There is a “vacuum in the market” created by the withdrawal of chemical crop protection products without a relaxing of restrictions for biopesticides to enable them to fill the gap.
That is the view of two biopesticide companies, Russell IPM and Bionema, who were exhibiting at Fruit Focus yesterday (22 July).
Minshad Ansari, managing director of Wales-based Bionema, said small companies who are developing biopesticides are unable to bear the cost of bringing a new product to market, as they are subject to the same tests as chemical products. He argued that there should be a different set of regulations for biopesticides, which are less harmful to human and environmental health, to allow quicker commercial development.

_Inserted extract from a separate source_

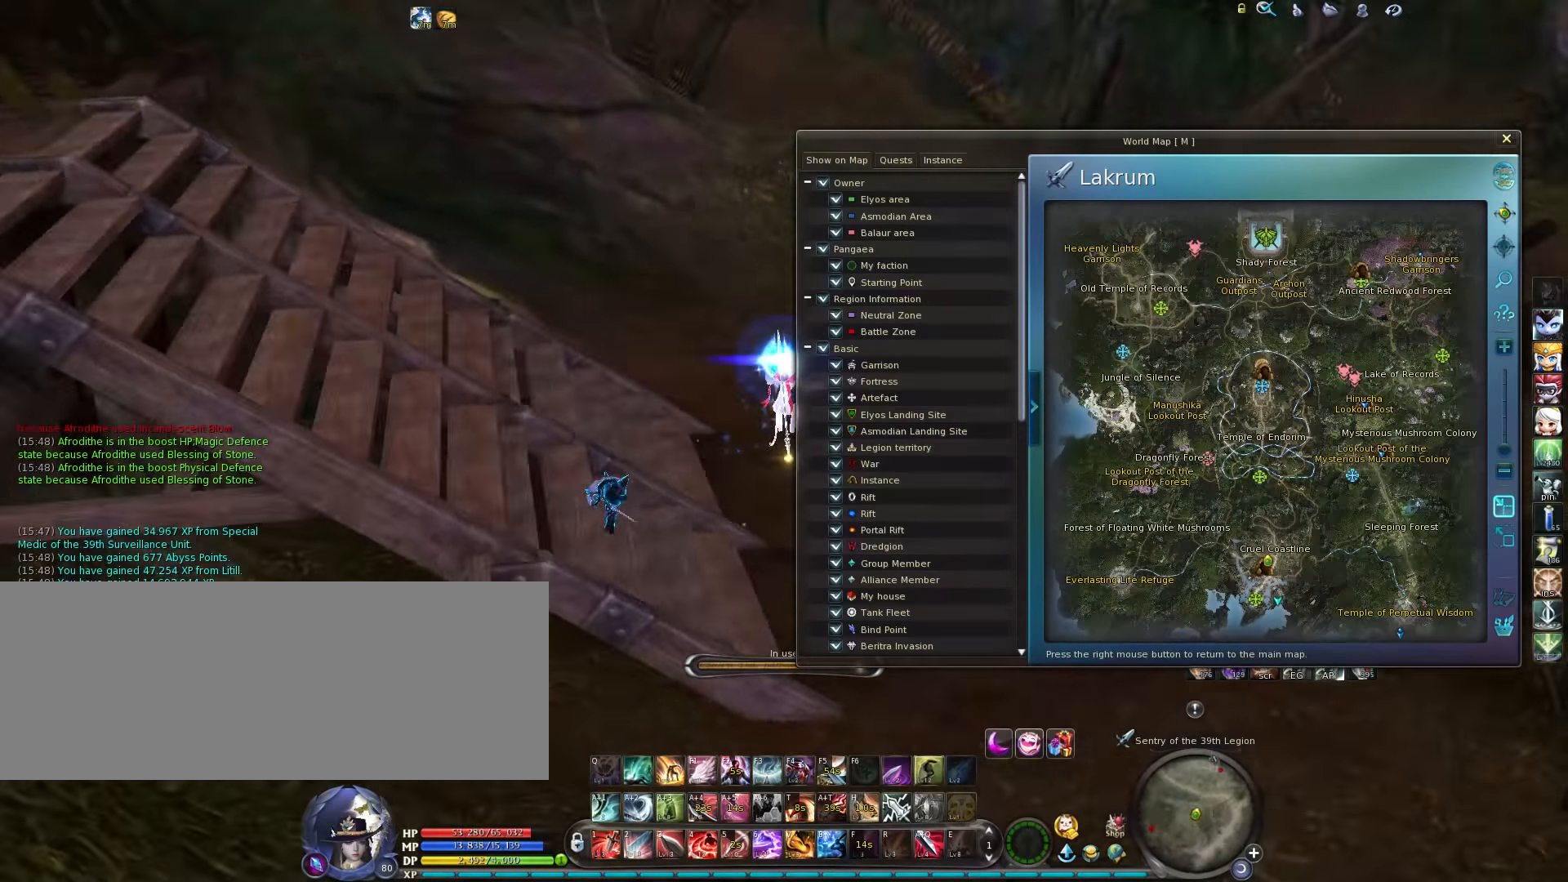
{"keys": [], "events": [[200, "m", "down"], [300, "m", "up"]]}
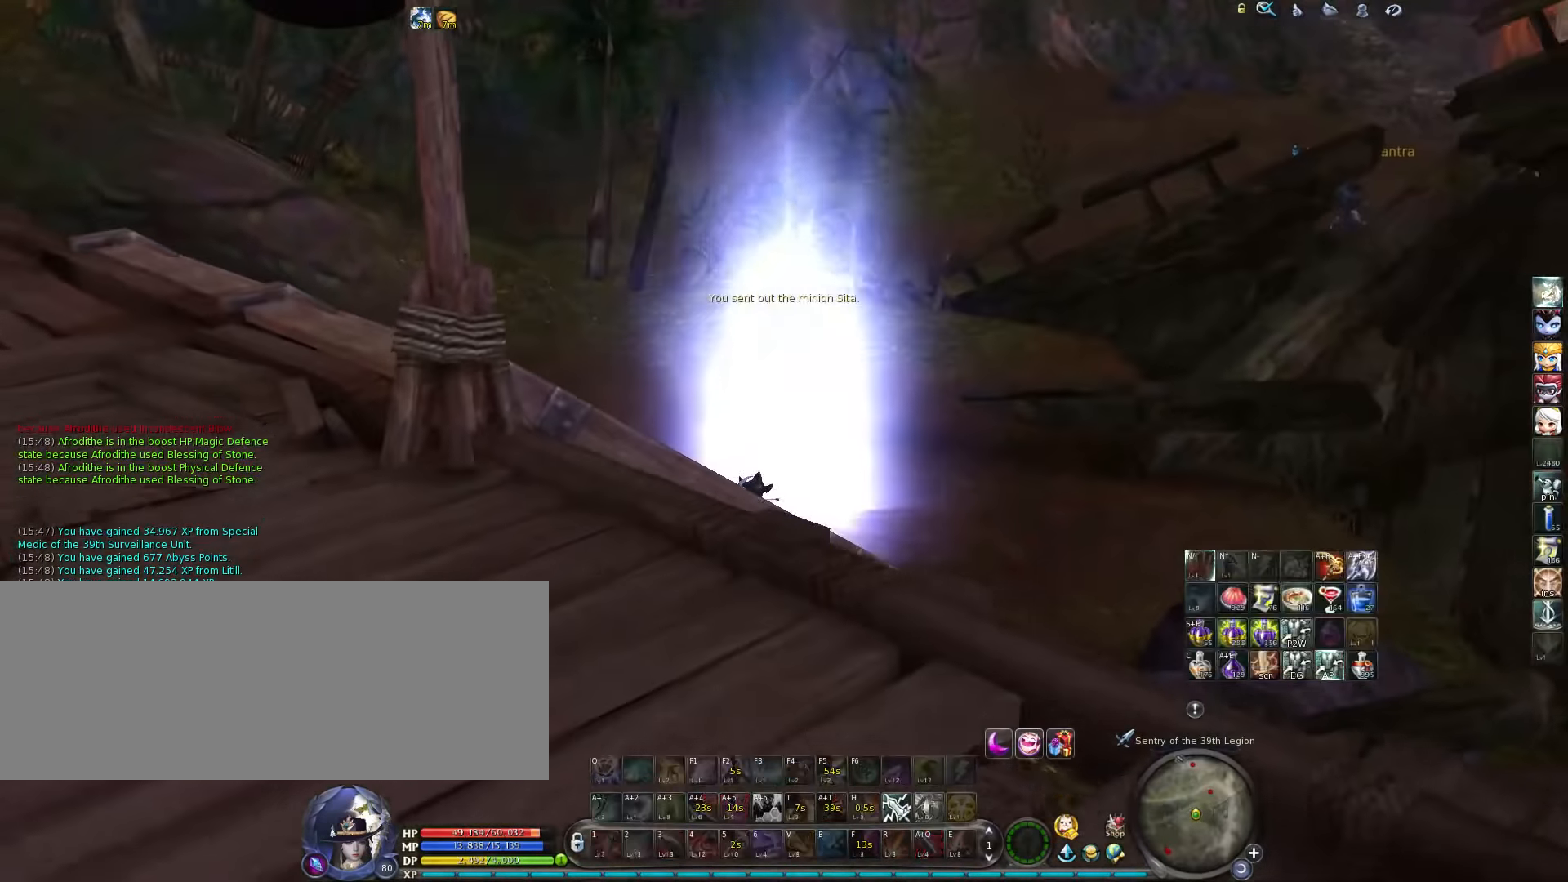
{"keys": [], "events": [[100, "w", "down"], [333, "space", "down"], [433, "space", "up"], [500, "w", "up"]]}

At the moment, he said, growers do not have enough tools or sufficient knowledge of how to run proper integrated crop protection programmes, so their businesses suffer when chemical products are withdrawn or restricted.
There are currently around 15 biopesticide products available in the UK, which come under four categories: bioinsecticides, pheromone monitoring, biofungicides and botanicals.
Bionema is currently filing for a patent for a bioinsecticide that tackles Western Flower Thrips, a pest that affects strawberry plants. Ansari said the development process has so far taken seven years, and he expects it will be another two years until the as-yet-unnamed product will be available commercially.
“Growers now have to show they have used at least one biological control in their pest management – there is a quota to fill. So it is in their interests if there are more products available,” he said.
In addition to helping growers fulful quotas, Ansari claimed that the cost of one application of bioinsecticide is equivalent to the total cost of having to re-apply chemical protection to crops, as well as being less harmful to the environment.
Nayem Hassan, head of R&D at Russell IPM, said there are currently too many hurdles for small biopesticide companies to cross, while the high cost of tests and replications means only the large agro-chemical companies can afford to bring new products to market.
The president of the International Biocontrol Manufacturers Association (IBMA), Willem Ravensberg, recently wrote in a Spring newsletter that European Parliament Commissioner Andriukaitis is concerned that farmers do not have enough tools for efficient integrated crop protection. “Today we feel that he supports the IBMA position that low risk plant protection products could help fill that gap and that biopesticides are an important part of IPM,” he wrote.
“Of course this includes a basic willingness to consider how these low risk products can be brought to the market in a more timely manner and that legislative.”